In our last post we discussed new incentives that states are giving to home buyers to stimulate the housing market. Those efforts seem to be helping aid the recovery of home prices and have the added benefit of filling up homes that have gone unoccupied since a foreclosure. As a result, the construction industry has started to gear up for increased activity over the next few years, which may be a good sign for Detroit and the rest of Michigan.

“We are going to turn the corner … ’13, ’14, and ’15 are going to be great years for the United States of America,” a local building company CEO told a crowd at an industry conference.

While home prices here are still about 35 percent below levels at the peak of the housing market, many in Michigan are optimistic about the gradual progress that the state economy is making. Although home prices have fluctuated over the course of the past year, Michigan property values have been steadily improving and are projected to continue to improve at a modest 1 to 2 percent in 2013.

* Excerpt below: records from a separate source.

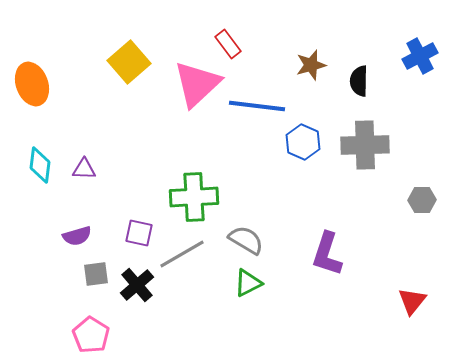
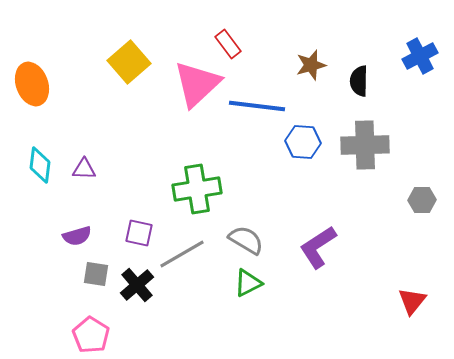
blue hexagon: rotated 20 degrees counterclockwise
green cross: moved 3 px right, 8 px up; rotated 6 degrees counterclockwise
purple L-shape: moved 9 px left, 7 px up; rotated 39 degrees clockwise
gray square: rotated 16 degrees clockwise
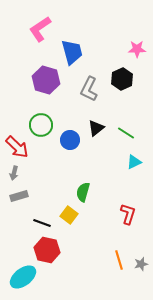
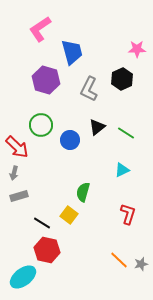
black triangle: moved 1 px right, 1 px up
cyan triangle: moved 12 px left, 8 px down
black line: rotated 12 degrees clockwise
orange line: rotated 30 degrees counterclockwise
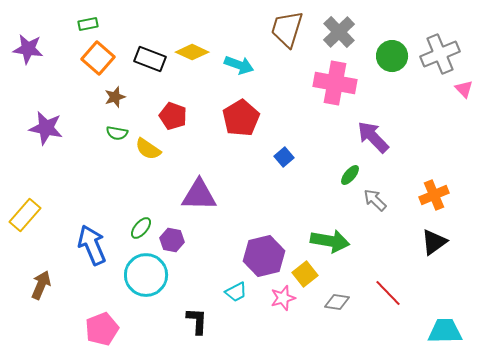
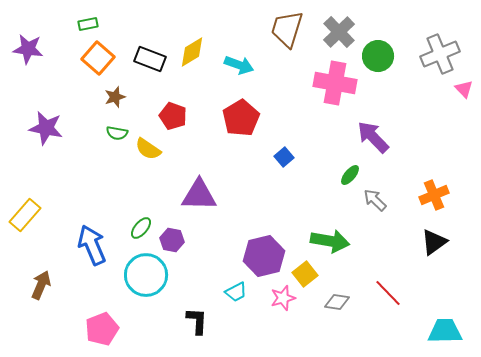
yellow diamond at (192, 52): rotated 56 degrees counterclockwise
green circle at (392, 56): moved 14 px left
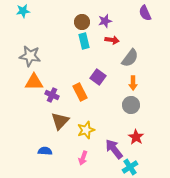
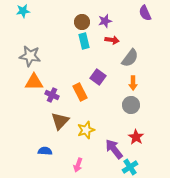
pink arrow: moved 5 px left, 7 px down
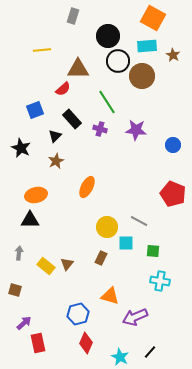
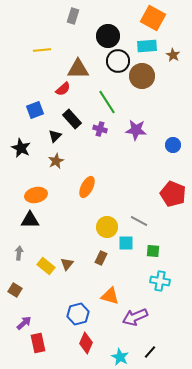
brown square at (15, 290): rotated 16 degrees clockwise
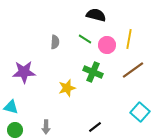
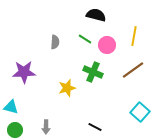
yellow line: moved 5 px right, 3 px up
black line: rotated 64 degrees clockwise
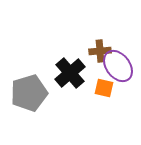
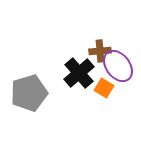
black cross: moved 9 px right
orange square: rotated 18 degrees clockwise
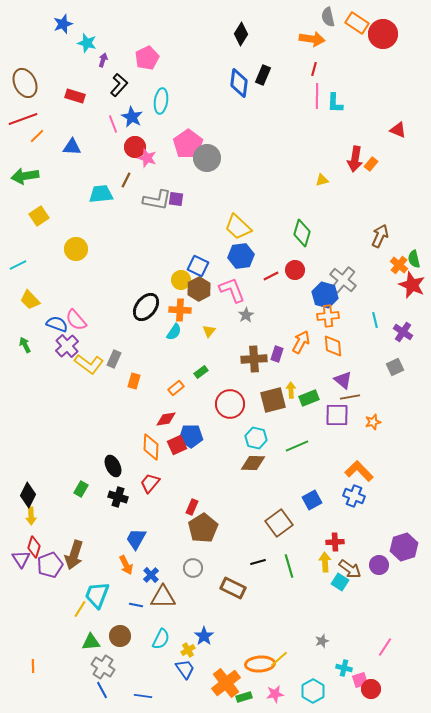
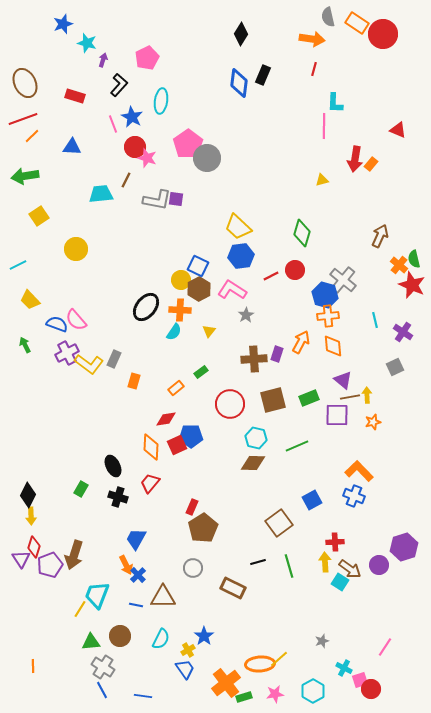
pink line at (317, 96): moved 7 px right, 30 px down
orange line at (37, 136): moved 5 px left
pink L-shape at (232, 290): rotated 36 degrees counterclockwise
purple cross at (67, 346): moved 7 px down; rotated 15 degrees clockwise
yellow arrow at (291, 390): moved 76 px right, 5 px down
blue cross at (151, 575): moved 13 px left
cyan cross at (344, 668): rotated 14 degrees clockwise
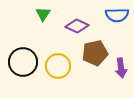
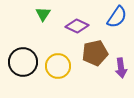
blue semicircle: moved 2 px down; rotated 55 degrees counterclockwise
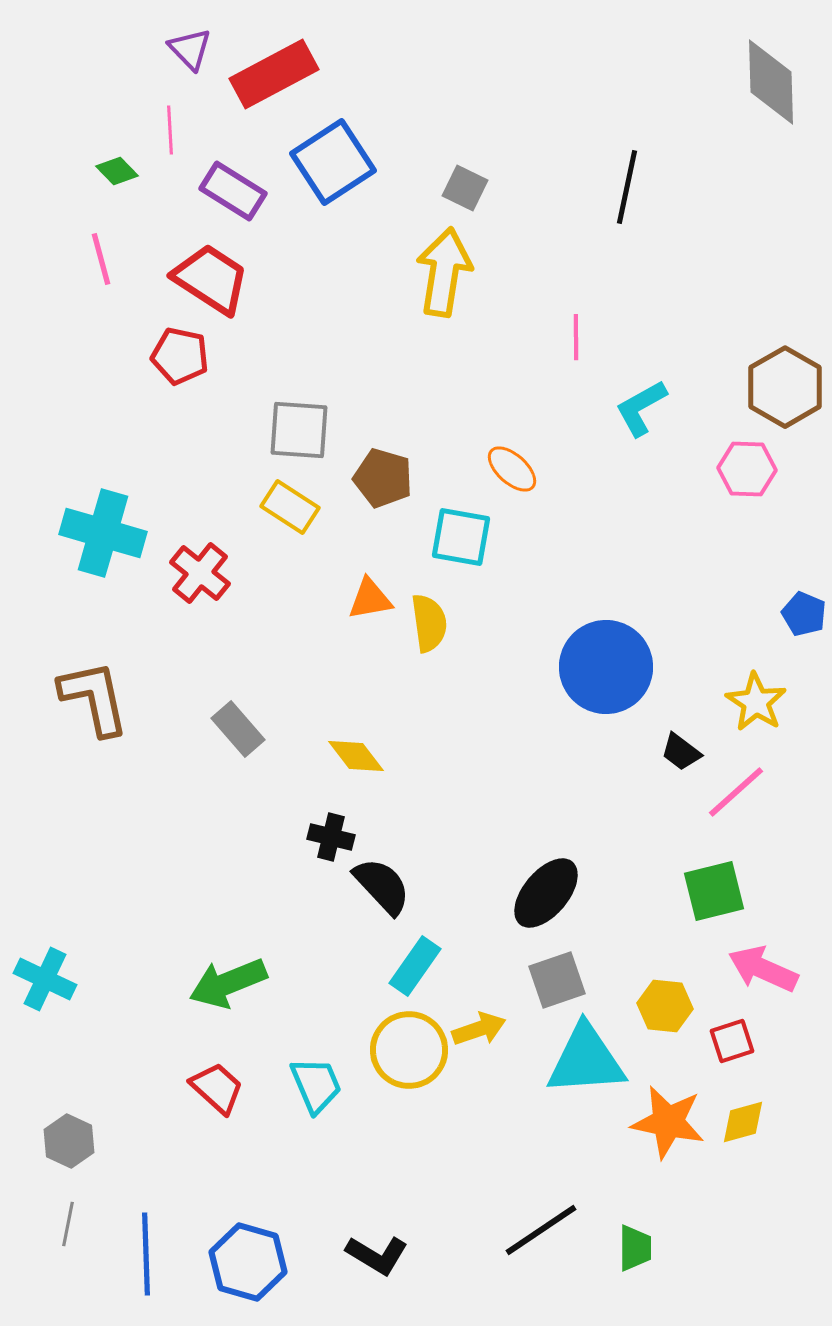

As we discussed in a previous post, existing home inventory has been leveling out, which means that sellers are in a better position and demand for new homes has returned. In southeast Michigan housing starts have increased by 57 percent since the beginning of the year. It is still much lower than pre-recession levels, but represents a significant increase over the past few years.

Last year employment growth in the state was the fifth strongest in the country, which could translate to increased demand for newer or remodeled homes in the future.